Dans le processus de signature des accords de paix, deux
aspects retiennent particulièrement l'attention des chefs
rebelles : la question du partage du pouvoir, nous l'avons analysée
ci-dessus, et la question de l'amnistie.
En effet, afin de montrer sa volonté de régler
le différend et permettre une nouvelle vie commune dans la
société, le gouvernement, dans les accords de paix, accorde une
amnistie aux anciens rebelles.
Dans le Vocabulaire Juridique80(*), l'amnistie est
« une mesure qui ôte rétroactivement à
certains faits commis à une période déterminée leur
caractère délictueux ». L'amnistie n'efface pas
les faits mais leur fait perdre leur caractère délictueux ;
ils ne sont plus punissables, ne constituent plus une première
infraction pour les récidives. L'amnistie est, selon Stéphane
Gacon, « un processus juridique surprenant par l'effet radical
qu'il impose : on oublie tout, rien ne s'est
passé »81(*). Et dans cette logique, elle doit être
l'émanation du peuple, ce qui justifie son origine législative.

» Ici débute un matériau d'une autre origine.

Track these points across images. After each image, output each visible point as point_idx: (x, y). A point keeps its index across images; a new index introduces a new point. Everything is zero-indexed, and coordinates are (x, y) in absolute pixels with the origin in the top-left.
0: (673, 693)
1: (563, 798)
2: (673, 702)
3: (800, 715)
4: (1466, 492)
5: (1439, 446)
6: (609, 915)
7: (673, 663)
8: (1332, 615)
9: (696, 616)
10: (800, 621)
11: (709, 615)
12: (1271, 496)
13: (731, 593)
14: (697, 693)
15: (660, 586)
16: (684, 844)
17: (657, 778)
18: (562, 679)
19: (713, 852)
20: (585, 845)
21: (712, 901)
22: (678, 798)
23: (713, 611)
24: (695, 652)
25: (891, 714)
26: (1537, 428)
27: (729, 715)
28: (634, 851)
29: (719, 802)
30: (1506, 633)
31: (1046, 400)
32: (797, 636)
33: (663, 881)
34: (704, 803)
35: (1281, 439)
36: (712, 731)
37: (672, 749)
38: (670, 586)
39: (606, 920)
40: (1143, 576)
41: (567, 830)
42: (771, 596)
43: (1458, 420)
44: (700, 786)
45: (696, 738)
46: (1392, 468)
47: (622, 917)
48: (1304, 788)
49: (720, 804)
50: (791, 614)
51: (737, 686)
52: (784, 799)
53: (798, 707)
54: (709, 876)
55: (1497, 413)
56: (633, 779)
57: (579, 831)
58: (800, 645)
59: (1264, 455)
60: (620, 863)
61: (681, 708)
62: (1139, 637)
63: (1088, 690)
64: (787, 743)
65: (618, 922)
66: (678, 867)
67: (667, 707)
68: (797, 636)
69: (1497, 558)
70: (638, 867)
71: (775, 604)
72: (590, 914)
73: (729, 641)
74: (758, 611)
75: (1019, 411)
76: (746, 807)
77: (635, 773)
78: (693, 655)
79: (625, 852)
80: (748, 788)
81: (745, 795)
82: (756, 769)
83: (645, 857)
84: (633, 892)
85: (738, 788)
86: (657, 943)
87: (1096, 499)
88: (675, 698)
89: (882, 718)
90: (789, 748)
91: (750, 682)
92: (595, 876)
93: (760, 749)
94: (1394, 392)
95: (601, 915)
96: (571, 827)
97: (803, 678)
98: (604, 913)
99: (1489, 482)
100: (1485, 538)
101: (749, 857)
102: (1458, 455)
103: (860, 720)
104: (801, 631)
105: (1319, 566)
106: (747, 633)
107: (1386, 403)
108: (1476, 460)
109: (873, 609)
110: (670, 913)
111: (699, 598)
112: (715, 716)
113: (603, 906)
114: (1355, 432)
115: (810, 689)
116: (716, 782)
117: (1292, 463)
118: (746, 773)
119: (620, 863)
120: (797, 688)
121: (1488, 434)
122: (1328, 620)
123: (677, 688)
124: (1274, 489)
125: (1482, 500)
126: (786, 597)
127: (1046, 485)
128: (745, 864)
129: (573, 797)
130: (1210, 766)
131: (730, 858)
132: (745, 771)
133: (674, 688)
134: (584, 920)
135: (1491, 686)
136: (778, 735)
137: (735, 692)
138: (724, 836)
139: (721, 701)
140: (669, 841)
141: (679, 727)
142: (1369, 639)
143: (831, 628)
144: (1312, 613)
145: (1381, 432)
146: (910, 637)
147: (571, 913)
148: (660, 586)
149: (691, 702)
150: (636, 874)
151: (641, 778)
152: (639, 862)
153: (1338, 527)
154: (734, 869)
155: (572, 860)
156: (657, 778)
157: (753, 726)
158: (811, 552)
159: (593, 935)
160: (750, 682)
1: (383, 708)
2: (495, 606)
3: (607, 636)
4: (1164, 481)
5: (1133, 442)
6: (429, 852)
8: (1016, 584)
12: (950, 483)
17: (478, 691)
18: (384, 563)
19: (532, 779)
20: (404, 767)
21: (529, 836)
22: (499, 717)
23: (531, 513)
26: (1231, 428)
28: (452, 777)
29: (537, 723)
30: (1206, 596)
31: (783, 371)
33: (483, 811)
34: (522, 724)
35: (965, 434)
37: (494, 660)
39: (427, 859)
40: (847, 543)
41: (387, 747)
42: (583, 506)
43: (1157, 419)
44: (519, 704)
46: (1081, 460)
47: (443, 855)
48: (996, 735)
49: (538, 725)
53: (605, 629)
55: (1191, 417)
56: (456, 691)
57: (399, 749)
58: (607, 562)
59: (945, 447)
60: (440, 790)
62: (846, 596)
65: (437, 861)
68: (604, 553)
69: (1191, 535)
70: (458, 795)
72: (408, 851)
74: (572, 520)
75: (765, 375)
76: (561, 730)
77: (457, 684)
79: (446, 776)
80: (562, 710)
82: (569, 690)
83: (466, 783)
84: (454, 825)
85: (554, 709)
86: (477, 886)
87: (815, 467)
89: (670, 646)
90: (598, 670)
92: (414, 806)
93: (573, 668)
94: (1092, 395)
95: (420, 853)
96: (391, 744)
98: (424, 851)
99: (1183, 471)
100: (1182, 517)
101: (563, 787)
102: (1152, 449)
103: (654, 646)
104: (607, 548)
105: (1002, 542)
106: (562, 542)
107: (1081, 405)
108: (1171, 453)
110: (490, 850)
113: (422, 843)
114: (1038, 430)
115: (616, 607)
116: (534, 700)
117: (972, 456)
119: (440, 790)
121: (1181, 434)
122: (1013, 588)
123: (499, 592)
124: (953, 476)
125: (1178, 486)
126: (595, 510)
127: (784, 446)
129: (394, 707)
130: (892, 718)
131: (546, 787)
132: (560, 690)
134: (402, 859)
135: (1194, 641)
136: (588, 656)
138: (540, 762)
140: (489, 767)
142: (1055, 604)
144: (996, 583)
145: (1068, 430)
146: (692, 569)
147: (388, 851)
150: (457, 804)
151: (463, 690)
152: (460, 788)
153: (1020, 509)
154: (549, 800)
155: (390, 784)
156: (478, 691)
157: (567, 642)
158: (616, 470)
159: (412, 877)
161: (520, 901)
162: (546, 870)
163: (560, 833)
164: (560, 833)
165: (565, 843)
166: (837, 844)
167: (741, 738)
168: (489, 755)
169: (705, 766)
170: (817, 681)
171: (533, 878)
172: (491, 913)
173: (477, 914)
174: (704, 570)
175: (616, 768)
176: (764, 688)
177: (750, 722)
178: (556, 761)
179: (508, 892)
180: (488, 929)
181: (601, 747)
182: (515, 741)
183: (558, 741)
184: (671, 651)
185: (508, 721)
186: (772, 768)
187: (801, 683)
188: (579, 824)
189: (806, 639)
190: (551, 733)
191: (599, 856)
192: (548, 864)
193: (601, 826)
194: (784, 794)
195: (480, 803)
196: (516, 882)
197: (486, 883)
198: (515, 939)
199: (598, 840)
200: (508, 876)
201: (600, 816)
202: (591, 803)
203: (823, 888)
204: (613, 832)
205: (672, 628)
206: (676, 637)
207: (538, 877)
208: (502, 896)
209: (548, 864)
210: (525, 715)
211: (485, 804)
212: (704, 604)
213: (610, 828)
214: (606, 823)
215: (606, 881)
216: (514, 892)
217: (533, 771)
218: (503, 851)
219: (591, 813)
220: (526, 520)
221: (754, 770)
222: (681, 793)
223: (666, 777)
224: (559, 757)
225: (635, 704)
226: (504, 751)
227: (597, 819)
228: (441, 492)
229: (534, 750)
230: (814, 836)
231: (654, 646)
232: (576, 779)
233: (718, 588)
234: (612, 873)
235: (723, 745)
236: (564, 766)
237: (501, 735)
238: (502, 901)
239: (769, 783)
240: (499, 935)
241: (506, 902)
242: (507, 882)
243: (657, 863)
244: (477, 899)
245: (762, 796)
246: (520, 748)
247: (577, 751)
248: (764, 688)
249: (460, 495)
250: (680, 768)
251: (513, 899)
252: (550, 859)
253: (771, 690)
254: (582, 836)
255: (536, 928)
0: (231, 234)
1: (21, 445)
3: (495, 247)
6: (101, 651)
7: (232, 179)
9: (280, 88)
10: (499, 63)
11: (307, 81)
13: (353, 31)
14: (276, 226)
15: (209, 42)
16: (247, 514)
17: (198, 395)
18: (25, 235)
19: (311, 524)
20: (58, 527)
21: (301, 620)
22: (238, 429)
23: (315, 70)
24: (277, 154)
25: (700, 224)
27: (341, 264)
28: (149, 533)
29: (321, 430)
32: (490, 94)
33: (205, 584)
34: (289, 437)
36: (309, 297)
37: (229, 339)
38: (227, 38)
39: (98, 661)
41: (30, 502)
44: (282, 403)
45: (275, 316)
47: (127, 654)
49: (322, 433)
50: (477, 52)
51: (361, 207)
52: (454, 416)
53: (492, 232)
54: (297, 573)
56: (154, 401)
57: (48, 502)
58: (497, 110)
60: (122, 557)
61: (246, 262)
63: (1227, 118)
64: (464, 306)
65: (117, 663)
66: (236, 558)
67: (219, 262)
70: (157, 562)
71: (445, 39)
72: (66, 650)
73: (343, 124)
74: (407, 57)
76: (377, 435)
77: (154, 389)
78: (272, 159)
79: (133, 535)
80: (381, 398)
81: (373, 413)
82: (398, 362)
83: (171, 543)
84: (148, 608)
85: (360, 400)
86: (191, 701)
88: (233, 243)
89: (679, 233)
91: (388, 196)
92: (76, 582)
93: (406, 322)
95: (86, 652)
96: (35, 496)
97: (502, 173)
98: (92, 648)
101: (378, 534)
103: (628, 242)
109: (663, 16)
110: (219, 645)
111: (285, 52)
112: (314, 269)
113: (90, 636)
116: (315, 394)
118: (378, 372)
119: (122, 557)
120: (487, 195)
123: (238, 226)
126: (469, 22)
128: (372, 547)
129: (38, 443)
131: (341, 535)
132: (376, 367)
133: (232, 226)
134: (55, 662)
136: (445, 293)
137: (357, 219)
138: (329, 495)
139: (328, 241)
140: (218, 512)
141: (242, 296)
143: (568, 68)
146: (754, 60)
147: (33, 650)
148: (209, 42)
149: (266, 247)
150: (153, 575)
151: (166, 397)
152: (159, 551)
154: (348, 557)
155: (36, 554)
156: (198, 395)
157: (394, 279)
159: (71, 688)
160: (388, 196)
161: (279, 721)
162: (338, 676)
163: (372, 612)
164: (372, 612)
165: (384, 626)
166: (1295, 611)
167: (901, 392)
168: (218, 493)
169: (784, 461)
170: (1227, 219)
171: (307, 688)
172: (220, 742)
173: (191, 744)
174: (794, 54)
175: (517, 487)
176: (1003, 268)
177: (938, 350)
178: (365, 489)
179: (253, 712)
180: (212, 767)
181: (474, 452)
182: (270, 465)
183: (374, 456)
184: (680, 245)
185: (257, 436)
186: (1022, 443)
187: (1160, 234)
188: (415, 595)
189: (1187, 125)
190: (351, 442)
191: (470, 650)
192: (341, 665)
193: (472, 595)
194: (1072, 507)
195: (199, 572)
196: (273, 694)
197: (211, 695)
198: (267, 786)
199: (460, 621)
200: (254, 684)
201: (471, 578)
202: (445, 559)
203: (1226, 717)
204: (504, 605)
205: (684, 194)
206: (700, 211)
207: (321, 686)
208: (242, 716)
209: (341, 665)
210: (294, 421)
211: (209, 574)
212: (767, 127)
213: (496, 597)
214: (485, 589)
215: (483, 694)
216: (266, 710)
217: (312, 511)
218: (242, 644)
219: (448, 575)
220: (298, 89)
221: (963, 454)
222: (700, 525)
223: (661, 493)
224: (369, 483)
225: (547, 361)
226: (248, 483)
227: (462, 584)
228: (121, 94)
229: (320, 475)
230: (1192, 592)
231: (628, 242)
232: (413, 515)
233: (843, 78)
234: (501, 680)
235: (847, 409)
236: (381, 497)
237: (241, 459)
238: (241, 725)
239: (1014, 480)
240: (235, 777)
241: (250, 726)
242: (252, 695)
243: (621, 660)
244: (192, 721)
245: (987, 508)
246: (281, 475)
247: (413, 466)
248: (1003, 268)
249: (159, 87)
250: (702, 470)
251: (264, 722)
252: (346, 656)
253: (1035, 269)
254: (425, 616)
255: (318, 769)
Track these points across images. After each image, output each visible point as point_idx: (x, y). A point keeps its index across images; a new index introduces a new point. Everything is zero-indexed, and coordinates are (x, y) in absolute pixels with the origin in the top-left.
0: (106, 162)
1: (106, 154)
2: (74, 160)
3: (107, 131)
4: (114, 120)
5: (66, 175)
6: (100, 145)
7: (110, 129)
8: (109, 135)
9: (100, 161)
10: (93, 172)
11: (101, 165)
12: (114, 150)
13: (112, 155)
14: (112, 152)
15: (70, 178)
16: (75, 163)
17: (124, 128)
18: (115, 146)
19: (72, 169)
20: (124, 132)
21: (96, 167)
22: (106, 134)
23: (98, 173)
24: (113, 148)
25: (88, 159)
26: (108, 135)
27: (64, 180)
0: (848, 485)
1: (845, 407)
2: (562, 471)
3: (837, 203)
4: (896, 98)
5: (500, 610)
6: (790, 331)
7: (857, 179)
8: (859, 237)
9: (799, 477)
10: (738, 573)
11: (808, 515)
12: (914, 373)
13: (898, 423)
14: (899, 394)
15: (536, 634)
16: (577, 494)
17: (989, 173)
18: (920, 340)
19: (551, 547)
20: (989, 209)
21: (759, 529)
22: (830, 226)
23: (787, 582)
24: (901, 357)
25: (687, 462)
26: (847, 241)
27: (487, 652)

C'est la loi d'amnistie qui est votée par le parlement. Elle est un acte
du parlement qui a pour but d'exonérer de toutes responsabilités
les rebelles pour les actes commis dans la rébellion afin
d'éviter d'éventuelles poursuites. Notion de droit public
pénal, l'amnistie se distingue de la grâce présidentielle
qui permet au président de la République, dans certaines
conditions, d'accorder la remise ou la modération des peines
définitives.
Selon les termes de Stéphane Gacon82(*), « l'amnistie a
une utilité première et immédiate, celle de la
pacification définitive, de la volonté affirmée d'un
retour à la normale ». Il est admis que les effets de
l'amnistie participent à la réconciliation du corps social, et
constituent un artifice pour pouvoir vivre ensemble après la
lutte ; mais les effets de l'amnistie font apparaître une autre
question, celle de l'impunité.
En effet, il faut admettre que de graves soupçons de
détournement de deniers publics et de violations massives des droits
humains pèsent sur certains chefs rebelles. Et le retour à la
vie normale expose beaucoup de leaders politico-militaires aux poursuites si
aux termes de leur rébellion ils n'ont pas
bénéficié d'une loi d'amnistie. C'est pourquoi dans les
accords de paix qu'ils signent, la question de l'amnistie apparaît aussi
cruciale que celle du partage des postes.
Par l'effet de l'amnistie, ils ne seront ni jugés, ni
condamnés. Et partant des exemples antérieurs de
« va et vient » des rebelles, on constate que
l'amnistie apparaît pour les rebelles comme un moyen de se mettre
à l'abri des poursuites.
Au lieu d'être un acte de pacification, l'amnistie au
Tchad bascule plutôt vers l'impunité, car les accords de paix
durent seulement le temps que les uns et les autres affinent leurs nouvelles
stratégies. Pour les victimes des exactions commises par les rebelles,
l'amnistie apparaît comme un déni de justice, car leurs causes ne
seront jamais élucidées. L'impunité tend donc à
devenir une règle car on peut tuer, voler et se rebeller pour voir ses
fautes absoutes.
Dans cette logique, l'acte de réconciliation ne peut
pas apporter le sentiment de retour à la normale mais participe à
installer la méfiance au sein de la communauté où,
parfois, la justice privée est vivante.